Now Edith had found him.
‘Would I have come all this way if I didn’t care about you?’ she murmured. She touched the tight red scar that linked his eye to his cheekbone. ‘Rook?’
‘I don’t want this.’
Her fingers were unpicking the tongue of his belt from the heavy buckle.
‘Not even for old times’ sake?’ Her lips and eyelids looked a little swollen and he remembered they always used to thicken this way when they made love. It was an unwelcome recollection, but it still excited him.
Edith’s fingers travelled downwards. ‘But you do, don’t you?’ she whispered. ‘See?’
Well, then, since you’re here, we might as well, Rook thought. If this is what you’ve come all this way for.
He propelled her backwards and hoisted her on to his bed. Immediately she twisted her legs round his waist to
hold him. Her head tipped back and her black hair fanned out on his pillow. Before he closed his eyes he saw that there was a triumphant glint in her smile.
Afterwards she nestled up against him, as light as a bird.
‘We’ll find a better place than this, Rook. I’ll start looking tomorrow. Maybe one of those neat little tin-roof houses, painted bright blue or red, like I saw on the way up in the taxi? Then, once I’ve got it fixed up, I’ll look for some work. Perhaps in one of the hotels, or in the tourist office? I’ll have a blue suit, maybe, and a name badge. That would be funny, wouldn’t it? I’ll say to the tourists, “Welcome to Ushuaia. You have a nice day.” Then I’ll come on home and cook us some dinner. We’ll have a bottle of wine, watch some TV, then go to bed. Don’t you think?’
Rook thought this scenario was about as realistic as Edith deciding that she was going to be elected president and planning what to do about the White House drapes.

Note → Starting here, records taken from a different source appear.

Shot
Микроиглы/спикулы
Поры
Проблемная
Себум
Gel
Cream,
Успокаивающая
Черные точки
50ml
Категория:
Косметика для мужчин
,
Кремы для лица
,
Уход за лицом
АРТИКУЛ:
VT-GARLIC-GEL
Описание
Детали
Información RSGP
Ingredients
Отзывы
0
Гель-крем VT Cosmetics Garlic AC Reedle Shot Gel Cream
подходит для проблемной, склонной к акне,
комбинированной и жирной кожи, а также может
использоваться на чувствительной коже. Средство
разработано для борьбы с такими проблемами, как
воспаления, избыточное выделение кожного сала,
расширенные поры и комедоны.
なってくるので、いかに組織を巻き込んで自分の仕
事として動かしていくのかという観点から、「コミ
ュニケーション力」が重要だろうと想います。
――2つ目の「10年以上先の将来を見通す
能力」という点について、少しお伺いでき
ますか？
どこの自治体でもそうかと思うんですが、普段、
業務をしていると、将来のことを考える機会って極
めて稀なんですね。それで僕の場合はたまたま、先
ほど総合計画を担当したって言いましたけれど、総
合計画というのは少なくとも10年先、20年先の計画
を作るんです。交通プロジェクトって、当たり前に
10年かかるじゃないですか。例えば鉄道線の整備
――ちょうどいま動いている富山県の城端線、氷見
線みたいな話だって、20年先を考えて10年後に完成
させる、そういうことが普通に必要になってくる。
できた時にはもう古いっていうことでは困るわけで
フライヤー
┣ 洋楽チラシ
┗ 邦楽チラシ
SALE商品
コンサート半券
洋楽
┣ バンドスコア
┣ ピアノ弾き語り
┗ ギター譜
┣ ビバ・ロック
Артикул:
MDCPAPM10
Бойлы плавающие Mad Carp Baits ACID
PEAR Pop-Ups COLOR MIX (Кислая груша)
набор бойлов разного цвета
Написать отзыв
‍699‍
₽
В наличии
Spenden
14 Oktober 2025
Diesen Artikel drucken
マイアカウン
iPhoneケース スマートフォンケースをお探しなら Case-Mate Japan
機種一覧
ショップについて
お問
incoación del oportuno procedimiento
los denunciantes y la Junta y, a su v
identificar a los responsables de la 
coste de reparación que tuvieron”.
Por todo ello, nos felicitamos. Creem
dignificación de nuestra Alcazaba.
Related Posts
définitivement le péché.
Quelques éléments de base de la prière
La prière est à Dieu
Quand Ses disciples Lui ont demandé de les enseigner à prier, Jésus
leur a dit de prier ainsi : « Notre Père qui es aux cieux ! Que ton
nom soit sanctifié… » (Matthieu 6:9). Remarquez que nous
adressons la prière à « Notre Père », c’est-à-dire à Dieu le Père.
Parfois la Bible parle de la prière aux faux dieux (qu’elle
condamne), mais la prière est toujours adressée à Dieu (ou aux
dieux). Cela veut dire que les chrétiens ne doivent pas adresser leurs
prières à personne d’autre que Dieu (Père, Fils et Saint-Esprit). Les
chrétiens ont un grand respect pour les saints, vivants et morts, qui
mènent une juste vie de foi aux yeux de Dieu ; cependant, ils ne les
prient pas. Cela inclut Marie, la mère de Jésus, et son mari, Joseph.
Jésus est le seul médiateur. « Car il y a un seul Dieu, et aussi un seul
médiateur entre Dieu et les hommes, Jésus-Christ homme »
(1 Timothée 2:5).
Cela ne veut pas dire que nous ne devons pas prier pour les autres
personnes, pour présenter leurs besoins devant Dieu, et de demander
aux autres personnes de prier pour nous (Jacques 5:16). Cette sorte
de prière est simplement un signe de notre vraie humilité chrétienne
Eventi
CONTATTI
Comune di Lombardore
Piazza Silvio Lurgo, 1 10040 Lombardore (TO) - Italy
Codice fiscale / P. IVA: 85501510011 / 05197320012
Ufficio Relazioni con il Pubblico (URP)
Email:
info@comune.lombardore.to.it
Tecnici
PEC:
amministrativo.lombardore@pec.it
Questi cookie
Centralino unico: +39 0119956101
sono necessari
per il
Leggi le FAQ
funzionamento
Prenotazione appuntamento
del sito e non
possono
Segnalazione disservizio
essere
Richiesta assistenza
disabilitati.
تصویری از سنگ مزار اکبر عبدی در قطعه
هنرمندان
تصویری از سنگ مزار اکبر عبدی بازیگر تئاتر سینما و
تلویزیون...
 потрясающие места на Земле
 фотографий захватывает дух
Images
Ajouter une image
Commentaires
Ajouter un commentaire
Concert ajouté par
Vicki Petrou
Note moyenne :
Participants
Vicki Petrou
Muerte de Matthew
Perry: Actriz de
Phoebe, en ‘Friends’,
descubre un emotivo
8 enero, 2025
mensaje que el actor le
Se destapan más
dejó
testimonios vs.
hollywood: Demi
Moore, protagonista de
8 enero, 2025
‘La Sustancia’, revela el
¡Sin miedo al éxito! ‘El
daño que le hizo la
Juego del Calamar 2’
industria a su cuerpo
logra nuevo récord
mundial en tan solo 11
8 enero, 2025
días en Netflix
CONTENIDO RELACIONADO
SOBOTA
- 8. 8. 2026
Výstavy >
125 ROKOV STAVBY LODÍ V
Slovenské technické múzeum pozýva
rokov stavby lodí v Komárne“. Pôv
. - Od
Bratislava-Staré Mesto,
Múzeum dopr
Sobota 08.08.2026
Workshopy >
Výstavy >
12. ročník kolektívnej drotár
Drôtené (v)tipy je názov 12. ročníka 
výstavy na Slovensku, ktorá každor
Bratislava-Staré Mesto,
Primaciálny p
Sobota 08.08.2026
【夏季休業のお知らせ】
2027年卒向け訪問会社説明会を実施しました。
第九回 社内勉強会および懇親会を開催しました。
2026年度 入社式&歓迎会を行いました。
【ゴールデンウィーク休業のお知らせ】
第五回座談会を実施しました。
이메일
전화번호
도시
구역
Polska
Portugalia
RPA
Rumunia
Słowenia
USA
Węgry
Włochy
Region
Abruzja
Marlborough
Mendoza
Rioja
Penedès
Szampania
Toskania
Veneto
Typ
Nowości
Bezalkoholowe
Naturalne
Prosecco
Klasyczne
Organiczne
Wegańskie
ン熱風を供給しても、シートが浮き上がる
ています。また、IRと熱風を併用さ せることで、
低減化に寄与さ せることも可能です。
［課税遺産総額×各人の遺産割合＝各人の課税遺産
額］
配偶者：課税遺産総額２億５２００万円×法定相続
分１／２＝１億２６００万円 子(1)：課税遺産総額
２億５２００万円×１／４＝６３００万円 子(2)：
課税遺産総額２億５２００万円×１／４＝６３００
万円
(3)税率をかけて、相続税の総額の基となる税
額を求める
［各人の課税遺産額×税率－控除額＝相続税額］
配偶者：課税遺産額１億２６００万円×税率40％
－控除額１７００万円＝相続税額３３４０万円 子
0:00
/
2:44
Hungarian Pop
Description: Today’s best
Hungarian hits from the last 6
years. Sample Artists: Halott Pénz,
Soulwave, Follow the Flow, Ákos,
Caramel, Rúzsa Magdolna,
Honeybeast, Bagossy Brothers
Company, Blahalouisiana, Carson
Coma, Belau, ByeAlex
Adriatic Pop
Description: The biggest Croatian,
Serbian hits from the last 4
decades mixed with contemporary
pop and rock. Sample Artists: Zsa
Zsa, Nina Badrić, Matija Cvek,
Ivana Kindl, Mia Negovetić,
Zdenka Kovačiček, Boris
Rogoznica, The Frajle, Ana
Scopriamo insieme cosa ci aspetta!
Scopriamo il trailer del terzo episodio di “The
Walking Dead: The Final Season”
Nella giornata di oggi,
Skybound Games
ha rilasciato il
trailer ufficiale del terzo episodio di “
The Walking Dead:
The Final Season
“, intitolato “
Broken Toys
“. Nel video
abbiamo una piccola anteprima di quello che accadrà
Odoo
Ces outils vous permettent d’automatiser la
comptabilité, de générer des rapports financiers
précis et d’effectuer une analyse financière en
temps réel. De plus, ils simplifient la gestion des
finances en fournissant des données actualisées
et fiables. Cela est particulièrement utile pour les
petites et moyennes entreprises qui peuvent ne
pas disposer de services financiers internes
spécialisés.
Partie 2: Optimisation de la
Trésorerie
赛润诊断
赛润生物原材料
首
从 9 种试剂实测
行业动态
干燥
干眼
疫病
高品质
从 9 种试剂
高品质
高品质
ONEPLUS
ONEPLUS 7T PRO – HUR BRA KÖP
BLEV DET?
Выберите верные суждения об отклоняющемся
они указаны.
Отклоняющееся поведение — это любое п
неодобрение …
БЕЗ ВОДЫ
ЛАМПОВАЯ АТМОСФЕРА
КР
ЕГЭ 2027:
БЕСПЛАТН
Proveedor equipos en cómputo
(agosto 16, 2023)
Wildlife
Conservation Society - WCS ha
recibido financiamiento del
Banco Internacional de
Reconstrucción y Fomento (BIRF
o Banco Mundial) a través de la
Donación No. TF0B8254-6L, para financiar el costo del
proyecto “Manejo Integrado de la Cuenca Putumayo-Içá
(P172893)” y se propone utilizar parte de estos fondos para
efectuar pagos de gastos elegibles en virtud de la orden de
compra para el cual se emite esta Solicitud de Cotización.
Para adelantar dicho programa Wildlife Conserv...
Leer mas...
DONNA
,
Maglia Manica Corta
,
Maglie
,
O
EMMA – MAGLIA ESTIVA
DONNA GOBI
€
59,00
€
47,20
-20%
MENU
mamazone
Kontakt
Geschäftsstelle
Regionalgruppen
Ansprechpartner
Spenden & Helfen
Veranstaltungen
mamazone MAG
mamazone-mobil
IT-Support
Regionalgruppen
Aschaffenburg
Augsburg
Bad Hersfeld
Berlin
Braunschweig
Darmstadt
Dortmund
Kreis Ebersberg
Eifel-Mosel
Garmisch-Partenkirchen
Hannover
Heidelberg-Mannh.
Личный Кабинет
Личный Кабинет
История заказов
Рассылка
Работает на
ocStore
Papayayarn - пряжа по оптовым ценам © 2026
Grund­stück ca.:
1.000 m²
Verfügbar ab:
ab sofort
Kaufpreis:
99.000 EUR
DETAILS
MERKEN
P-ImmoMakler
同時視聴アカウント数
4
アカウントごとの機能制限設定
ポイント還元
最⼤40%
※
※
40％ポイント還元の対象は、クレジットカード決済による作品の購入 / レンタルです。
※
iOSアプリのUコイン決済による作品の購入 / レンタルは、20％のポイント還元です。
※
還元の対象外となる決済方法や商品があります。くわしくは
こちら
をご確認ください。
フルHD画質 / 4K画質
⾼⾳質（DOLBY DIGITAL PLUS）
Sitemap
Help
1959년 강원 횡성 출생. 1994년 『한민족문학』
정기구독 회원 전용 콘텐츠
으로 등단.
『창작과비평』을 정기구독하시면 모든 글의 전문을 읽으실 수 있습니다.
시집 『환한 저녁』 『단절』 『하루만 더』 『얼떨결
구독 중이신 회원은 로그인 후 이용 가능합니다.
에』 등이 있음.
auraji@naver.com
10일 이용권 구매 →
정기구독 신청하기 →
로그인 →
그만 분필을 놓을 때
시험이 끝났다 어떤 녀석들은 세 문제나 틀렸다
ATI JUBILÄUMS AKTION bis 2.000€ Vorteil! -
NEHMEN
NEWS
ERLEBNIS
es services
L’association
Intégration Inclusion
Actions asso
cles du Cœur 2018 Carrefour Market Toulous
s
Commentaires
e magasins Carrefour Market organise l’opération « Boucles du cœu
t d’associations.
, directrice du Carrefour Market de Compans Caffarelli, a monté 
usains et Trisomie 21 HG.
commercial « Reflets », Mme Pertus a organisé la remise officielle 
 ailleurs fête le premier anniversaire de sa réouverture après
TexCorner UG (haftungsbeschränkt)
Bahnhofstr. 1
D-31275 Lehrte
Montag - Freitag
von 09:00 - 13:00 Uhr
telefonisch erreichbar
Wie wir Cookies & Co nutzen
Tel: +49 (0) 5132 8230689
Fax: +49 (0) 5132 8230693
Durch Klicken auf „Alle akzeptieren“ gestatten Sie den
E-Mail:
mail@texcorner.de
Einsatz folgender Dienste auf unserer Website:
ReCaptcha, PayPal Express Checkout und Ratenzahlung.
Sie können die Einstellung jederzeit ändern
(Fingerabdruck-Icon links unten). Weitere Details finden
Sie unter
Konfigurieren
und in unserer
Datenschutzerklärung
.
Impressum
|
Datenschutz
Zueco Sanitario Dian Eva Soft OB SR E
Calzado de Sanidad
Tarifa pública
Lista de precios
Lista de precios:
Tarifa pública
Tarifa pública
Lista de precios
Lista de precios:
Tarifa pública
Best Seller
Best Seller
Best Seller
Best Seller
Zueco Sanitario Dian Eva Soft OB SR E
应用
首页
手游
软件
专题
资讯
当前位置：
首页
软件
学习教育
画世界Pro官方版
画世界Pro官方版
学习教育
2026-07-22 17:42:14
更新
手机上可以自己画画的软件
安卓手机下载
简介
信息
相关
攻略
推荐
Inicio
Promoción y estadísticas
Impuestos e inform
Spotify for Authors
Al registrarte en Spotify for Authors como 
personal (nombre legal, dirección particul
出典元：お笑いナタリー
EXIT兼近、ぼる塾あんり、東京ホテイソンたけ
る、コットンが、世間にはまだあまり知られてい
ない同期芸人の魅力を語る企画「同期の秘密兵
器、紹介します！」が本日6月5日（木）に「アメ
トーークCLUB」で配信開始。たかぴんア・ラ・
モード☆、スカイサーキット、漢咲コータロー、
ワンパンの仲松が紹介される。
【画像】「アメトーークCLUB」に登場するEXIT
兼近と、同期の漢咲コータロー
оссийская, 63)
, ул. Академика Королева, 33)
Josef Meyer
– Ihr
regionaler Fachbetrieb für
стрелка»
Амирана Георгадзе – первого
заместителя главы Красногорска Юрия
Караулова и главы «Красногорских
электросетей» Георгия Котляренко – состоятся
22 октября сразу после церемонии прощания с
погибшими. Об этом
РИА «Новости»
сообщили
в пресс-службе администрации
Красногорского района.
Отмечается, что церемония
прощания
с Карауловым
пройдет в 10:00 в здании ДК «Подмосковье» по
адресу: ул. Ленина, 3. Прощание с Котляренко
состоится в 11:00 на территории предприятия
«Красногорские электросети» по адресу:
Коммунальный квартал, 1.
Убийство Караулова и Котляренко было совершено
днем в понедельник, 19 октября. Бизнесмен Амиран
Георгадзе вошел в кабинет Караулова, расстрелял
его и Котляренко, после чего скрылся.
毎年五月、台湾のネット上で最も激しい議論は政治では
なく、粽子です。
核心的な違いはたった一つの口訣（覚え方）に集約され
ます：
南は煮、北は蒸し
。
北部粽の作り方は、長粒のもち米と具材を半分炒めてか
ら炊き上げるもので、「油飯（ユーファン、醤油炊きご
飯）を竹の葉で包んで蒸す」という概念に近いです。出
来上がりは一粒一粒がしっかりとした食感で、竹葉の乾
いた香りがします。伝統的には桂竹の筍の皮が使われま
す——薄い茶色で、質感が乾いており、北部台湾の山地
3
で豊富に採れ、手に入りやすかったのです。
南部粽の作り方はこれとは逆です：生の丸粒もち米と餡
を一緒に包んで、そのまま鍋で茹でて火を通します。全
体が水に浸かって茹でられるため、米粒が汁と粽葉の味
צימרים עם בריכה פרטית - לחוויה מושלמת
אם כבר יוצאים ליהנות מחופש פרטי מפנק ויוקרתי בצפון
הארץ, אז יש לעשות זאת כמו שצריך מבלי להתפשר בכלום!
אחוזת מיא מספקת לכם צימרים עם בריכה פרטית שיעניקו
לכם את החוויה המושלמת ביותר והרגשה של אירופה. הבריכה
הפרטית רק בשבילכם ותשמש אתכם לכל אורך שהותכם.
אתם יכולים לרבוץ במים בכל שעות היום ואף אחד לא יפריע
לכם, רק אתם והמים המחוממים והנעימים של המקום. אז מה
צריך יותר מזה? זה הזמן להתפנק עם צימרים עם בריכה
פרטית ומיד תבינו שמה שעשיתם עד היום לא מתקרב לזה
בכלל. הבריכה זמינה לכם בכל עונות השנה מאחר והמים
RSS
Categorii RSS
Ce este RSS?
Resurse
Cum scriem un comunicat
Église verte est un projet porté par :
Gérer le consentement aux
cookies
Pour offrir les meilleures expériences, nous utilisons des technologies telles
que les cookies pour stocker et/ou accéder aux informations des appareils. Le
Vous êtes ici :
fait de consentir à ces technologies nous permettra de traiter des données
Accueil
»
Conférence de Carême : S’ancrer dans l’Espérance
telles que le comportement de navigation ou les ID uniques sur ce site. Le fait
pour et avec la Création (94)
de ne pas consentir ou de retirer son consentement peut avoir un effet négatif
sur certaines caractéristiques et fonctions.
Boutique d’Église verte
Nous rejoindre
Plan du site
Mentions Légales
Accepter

The room was quiet and the silence outside was unbroken. Rook sat and listened to nothing. It was only on paydays that there was much noise around these streets at night.
Edith fell asleep, curled up around her small fists. He moved softly, putting on his coat and picking up his boots from beside the stove. At the doorway he hesitated, looked back at her and wondered if he was going to feel a flicker of affection or tenderness. Nothing came. He might have been looking at a stranger asleep on a bench at a train station, or at a picture of a woman in a magazine.
He was usually impervious to the cold, but as he let himself out of the front door and walked out into the street Rooker was shivering.
In a bar, a different place from the one he had visited earlier but the same in almost every respect, he met a man he knew.